Extrait cité

UNDER THE BRIDGE ET LES MOTS PASSANT

C’est l’histoire d’un clodo qui trouve un bébé sous un pont.

Non, ce n’est pas la nouvelle blague à la mode, c’est le texte de Le Clézio qui est tombé ce matin.

Quand je dis " c’est le texte de Le Clézio qui est tombé ce matin, " je pense par réflexe à un thème d’Agreg, tant il est vrai que le Prix Nobel de l’an dernier obtient souvent les faveurs des jurys de concours.

En réalité, quand je dis " c’est le texte de Le Clézio qui est tombé ce matin, " je pense au sujet de Brevet de français.

  • Ah, c’est marrant, moi quand je lis " Under the Bridge " dans le titre, je pense plutôt aux Red Hot.

- Parce que vous êtes normal. Moi, je suis irrécupérable. (voir jolie version de la chanson dans la colonne rose quand même)

Les élèves planchaient, certains semblaient souffrir ou crever d’ennui.

D’autres s’appliquaient. D’autres avaient la cervelle qui fume. D’autres encore notaient dix mots incluant leur nom et l’intitulé de l’épreuve, puis se mettaient à rêver, discrètement à la fenêtre,

ou au sens littéral, la tête entre leurs bras. 

Du sens littéral au sens littéraire, j’avais trois heures à tuer. Je surveillais les candidats, certes, mais j’avais le droit de m’occuper aussi. Alors je pris le sujet à bras le corps, comme les autres, et décidai de faire de ce texte de Brevet un thème d’Agrégation improvisé. Et il était ardu, ce thème ! Je retrouvais le plaisir de l’effort dans cette traduction sans correcteur en vue…

Oui, j’ai adoré préparer l’Agrégation.

Mais je détestais passer les épreuves.

Documents fournis
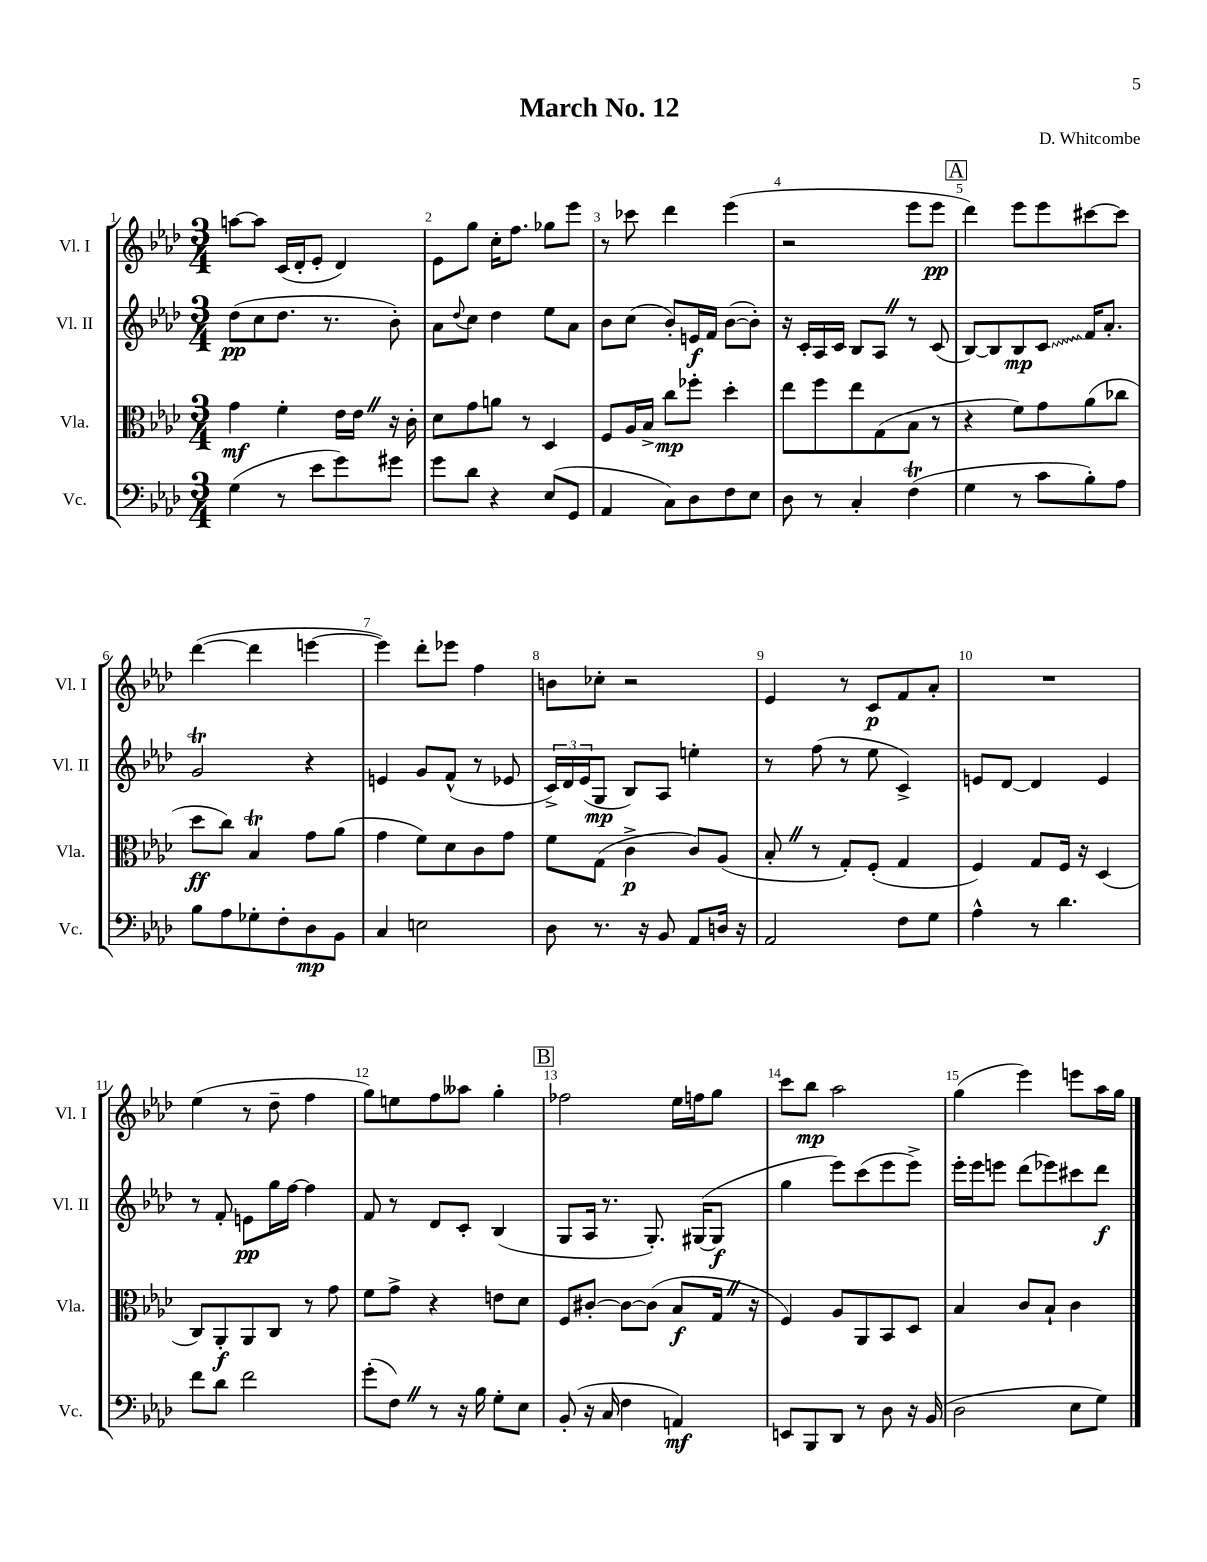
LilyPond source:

Consignes et exercices
[A] D'après l'extrait cité, quelle histoire raconte le texte de Le Clézio tombé ce matin-là ?
[B] Recopiez l'extrait cité en commençant par « D’autres s’appliquaient. D’autres » et en poursuivant jusqu'à « adoré préparer l’Agrégation. ».

Corrigé par exercice
[A] C'est l'histoire d'un clodo qui trouve un bébé sous un pont.

[B]
D’autres s’appliquaient. D’autres avaient la cervelle qui fume. D’autres encore notaient dix mots incluant leur nom et l’intitulé de l’épreuve, puis se mettaient à rêver, discrètement à la fenêtre,

ou au sens littéral, la tête entre leurs bras. 

Du sens littéral au sens littéraire, j’avais trois heures à tuer. Je surveillais les candidats, certes, mais j’avais le droit de m’occuper aussi. Alors je pris le sujet à bras le corps, comme les autres, et décidai de faire de ce texte de Brevet un thème d’Agrégation improvisé. Et il était ardu, ce thème ! Je retrouvais le plaisir de l’effort dans cette traduction sans correcteur en vue…

Oui, j’ai adoré préparer l’Agrégation.